The war in Iraq pits state-of-the-art Western technology against less advanced Iraqi weapons. Iraq has tried to bridge the military imbalance by acquiring more sophisticated system. Baghdad has been getting help from the Balkans.
International investigators say Iraq got at least $1.5 billion worth of illegal armaments from the former Yugoslavia that could be utilized in the current war.
The International Crisis Group, a Brussels-based independent organization that investigates potential world trouble spots, says former Yugoslav President Slobodan Milosevic defied U.N. sanctions to sell arms to Iraq, and that the sales continued after he was ousted in 2000.

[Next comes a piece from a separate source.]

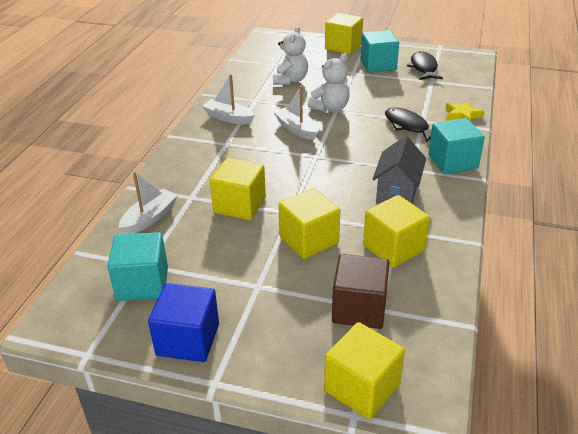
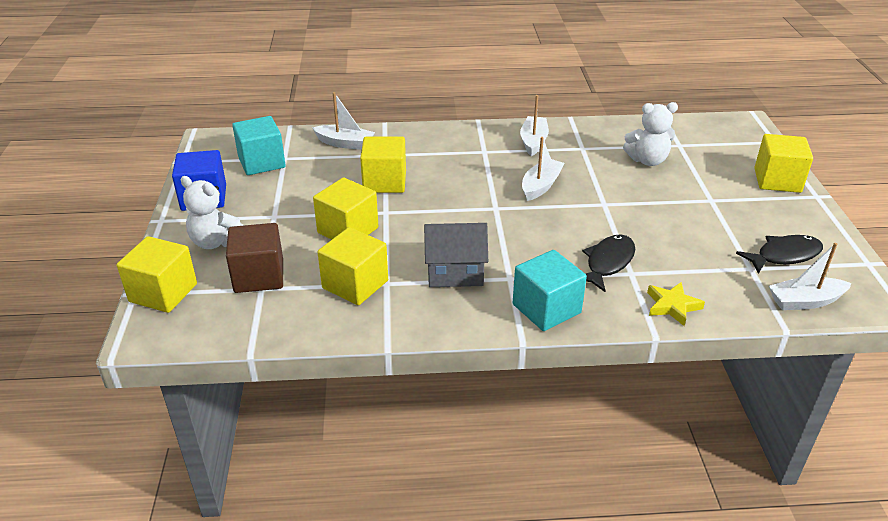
camera: 70 degrees right, 0 degrees up
(330, 108) = (605, 199): white teddy bear -> white teddy bear (216, 242)
(378, 65) = (752, 216): turquoise cube -> none
(469, 75) = (805, 301): none -> white boat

Among the items sold to Iraq, the Crisis Group says, were anti-aircraft munitions, artillery shells, and propulsion and guidance systems for Scud rockets. Yugoslav technicians also refurbished MIG fighter jet engines.
James Lyon of the International Crisis Group's Belgrade office says Iraq even acquired technology to make a kind of crude Cruise missile. "We also know they were selling rather sophisticated remotely piloted vehicle technology that would have enabled them to transform some of the jet trainer aircraft they had into essentially poor man's Cruise missiles that could be piloted from a distance, without expensive guidance systems," says Mr. Lyon.
Mr. Lyon says there was also anti-aircraft technology used against NATO aircraft during the Kosovo campaign, which now appears to be employed by Iraqi air defenses. There is also some question, say Crisis Group investigators, about whether chemical weapons stockpiles or technology went from the former Yugoslavia to Iraq.
The transfers of sophisticated arms were greased by old-fashioned corruption. Crisis Group officials say much of the money from the transfers was diverted from Yugoimport, the state-owned arms export agency, into the pockets of top officials in Belgrade. Nicholas White, head of the Crisis Group's European office, says there was a close relationship between the government, the military and organized crime. "To come to power, the post-Milosevic regime had to do deals with the military establishment in order to secure the removal of Milosevic," he says. "And so, basically, the same people kept on raking in the proceeds, and, indeed, I think possibly diverted some of them on to members of the new government."
Officials of the former Yugoslavia also reportedly sold arms to Liberia, and attempted to hawk them to Burma, as well, both countries under U.N. sanctions. Mr. White points out that, when confronted about the matter, the officials claimed they did not know the countries were under sanctions.